▶ [WORK INSTRUCTIONS]
Restate word for word the lines that run from the one containing "pinky mcp: (420, 784)" to the last line of the data, both ends included.

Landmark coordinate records
··········

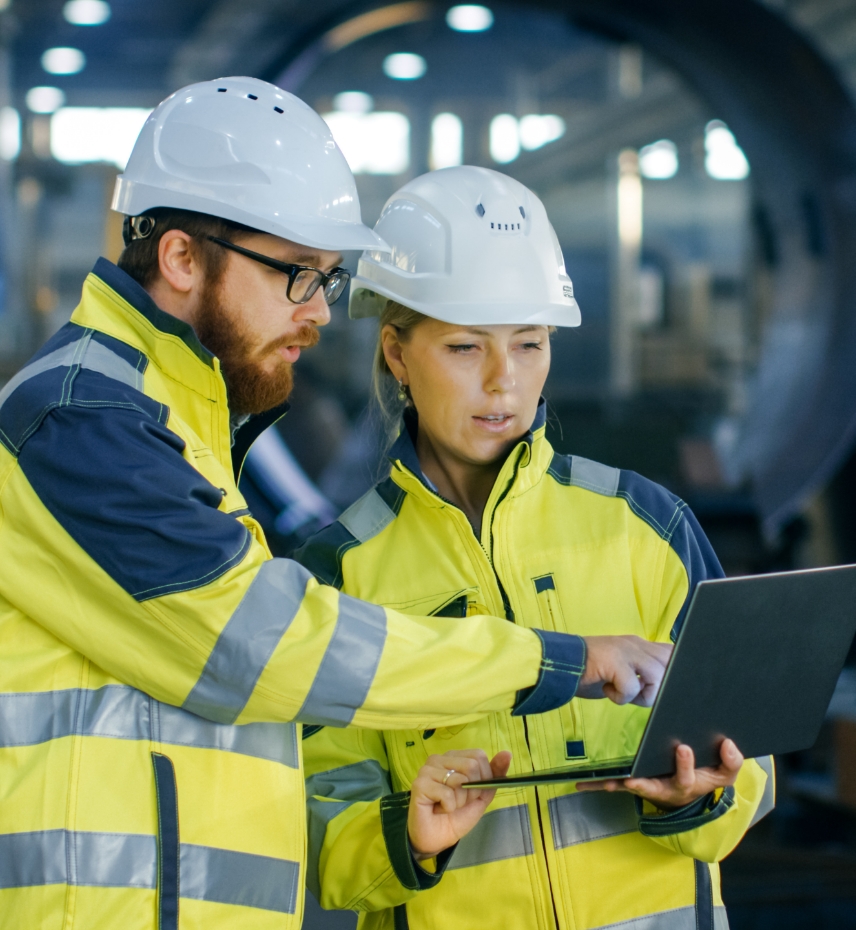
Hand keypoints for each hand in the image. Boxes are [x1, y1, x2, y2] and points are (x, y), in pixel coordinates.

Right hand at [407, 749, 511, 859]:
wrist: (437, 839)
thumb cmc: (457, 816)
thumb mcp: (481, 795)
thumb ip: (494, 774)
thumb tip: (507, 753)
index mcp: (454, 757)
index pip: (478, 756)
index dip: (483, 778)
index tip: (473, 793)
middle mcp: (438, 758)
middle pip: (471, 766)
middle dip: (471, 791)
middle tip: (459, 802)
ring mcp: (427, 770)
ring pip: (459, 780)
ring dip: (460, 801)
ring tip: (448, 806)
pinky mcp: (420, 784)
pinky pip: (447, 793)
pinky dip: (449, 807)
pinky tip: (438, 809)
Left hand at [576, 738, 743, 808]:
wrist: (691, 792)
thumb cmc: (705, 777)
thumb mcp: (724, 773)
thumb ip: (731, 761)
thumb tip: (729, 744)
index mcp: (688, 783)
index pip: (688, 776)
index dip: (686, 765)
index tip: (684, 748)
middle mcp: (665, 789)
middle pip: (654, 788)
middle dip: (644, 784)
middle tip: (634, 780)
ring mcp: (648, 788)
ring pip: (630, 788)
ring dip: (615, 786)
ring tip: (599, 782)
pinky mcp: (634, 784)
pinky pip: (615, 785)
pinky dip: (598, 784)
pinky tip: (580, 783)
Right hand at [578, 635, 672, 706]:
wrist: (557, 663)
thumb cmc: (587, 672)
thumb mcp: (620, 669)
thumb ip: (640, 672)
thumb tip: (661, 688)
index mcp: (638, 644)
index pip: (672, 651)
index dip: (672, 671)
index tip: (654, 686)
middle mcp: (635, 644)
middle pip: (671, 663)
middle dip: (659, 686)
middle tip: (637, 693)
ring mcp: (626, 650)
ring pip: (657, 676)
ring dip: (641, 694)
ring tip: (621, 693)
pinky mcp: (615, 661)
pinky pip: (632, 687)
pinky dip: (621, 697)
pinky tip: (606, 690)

··········

▶ [TASK SOLUTION]
pinky mcp: (420, 784)
pinky pip: (447, 793)
pinky dip: (449, 807)
pinky tip: (438, 809)
Left hand at [576, 738, 743, 808]:
wrist: (691, 792)
thumb cmc: (705, 777)
thumb mcp: (724, 773)
thumb ip: (731, 761)
thumb tip: (729, 744)
index mcp: (688, 783)
index pip: (688, 776)
index dip: (686, 765)
index tip: (684, 748)
middle mcp: (665, 789)
middle pip: (654, 788)
middle dip: (644, 784)
middle tip: (634, 780)
ring mcp: (648, 788)
ring pip: (630, 788)
ring dip: (615, 786)
ring tip: (599, 782)
pinky mcp: (634, 784)
pinky pip: (615, 785)
pinky dip: (598, 784)
pinky tip: (580, 783)
Right hand at [578, 635, 672, 706]:
wrist: (557, 663)
thumb cmc: (587, 672)
thumb mcp: (620, 669)
thumb ip: (640, 672)
thumb tip: (661, 688)
index mcp: (638, 644)
index pip: (672, 651)
index dip: (672, 671)
index tip: (654, 686)
middle mcp: (635, 644)
middle pip: (671, 663)
middle dip: (659, 686)
middle tip: (637, 693)
ring mcp: (626, 650)
ring pip: (657, 676)
ring dip: (641, 694)
ring tip: (621, 693)
pinky mcp: (615, 661)
pinky pip: (632, 687)
pinky dip: (621, 697)
pinky tip: (606, 690)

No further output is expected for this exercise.